During bankruptcy, the court issues an automatic stay to prevent creditors from foreclosing on or repossessing property. If creditors can establish that they have a right to the property in question, they can file a motion for relief from stay. If successful, this motion lets creditors continue to pursue foreclosure, repossession or other actions to collect on debts.
While this motion is vital to many creditors during bankruptcy, it can also lead to consequences if done incorrectly. For example, creditors can be fined or even lose their collateral if they cannot show that the motion for relief from stay was filed properly.
Creditors often bring motions for relief from stay regarding car loans, mortgage debt and failure to pay under a Chapter 13 bankruptcy plan. In order to obtain relief from the stay, a creditor must show that there is a reason for the Bankruptcy Court to grant the relief.

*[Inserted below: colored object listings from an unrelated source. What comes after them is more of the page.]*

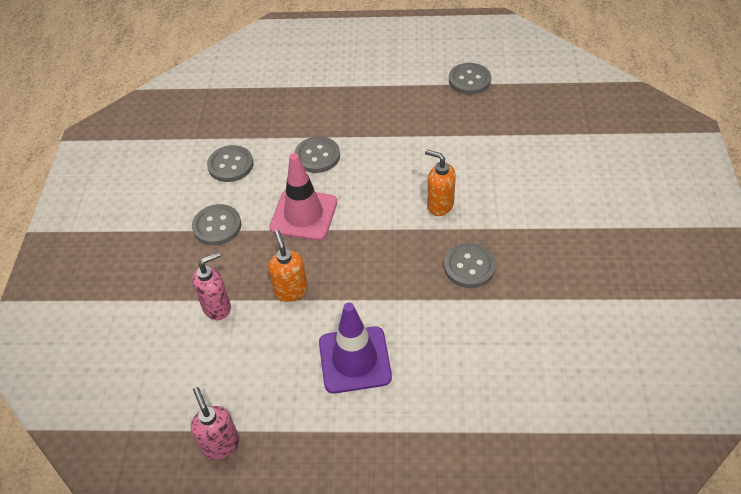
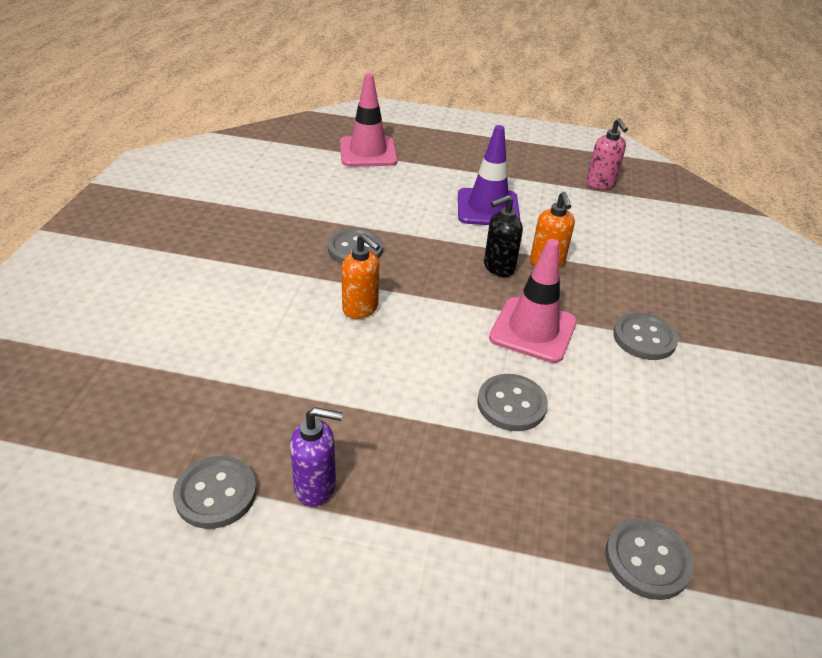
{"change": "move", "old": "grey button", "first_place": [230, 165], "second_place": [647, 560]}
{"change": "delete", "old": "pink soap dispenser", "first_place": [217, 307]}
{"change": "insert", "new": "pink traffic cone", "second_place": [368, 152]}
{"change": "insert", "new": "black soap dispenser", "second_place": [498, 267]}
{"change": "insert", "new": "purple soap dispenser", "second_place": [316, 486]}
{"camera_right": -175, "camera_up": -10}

Creditors will often seek relief when:
- Valuable property is uninsured or there is other risk that the creditor will lose its interest in the property
- The property is subject to depreciation
- The debtor is in arrears on his or her mortgage payment and there is evidence that the debtor will not be able to make payments on the property in the future
Debtors have the chance to file an objection to the motion for relief from the automatic stay. If they do so, both parties must attend a hearing regarding the motion. In some cases, and depending on the facts of each case, courts will release the stay. In others, courts will require the debtor to make payments to the creditor. However, if a court believes a creditor's interests are not jeopardized by the stay, it will not grant relief from the stay.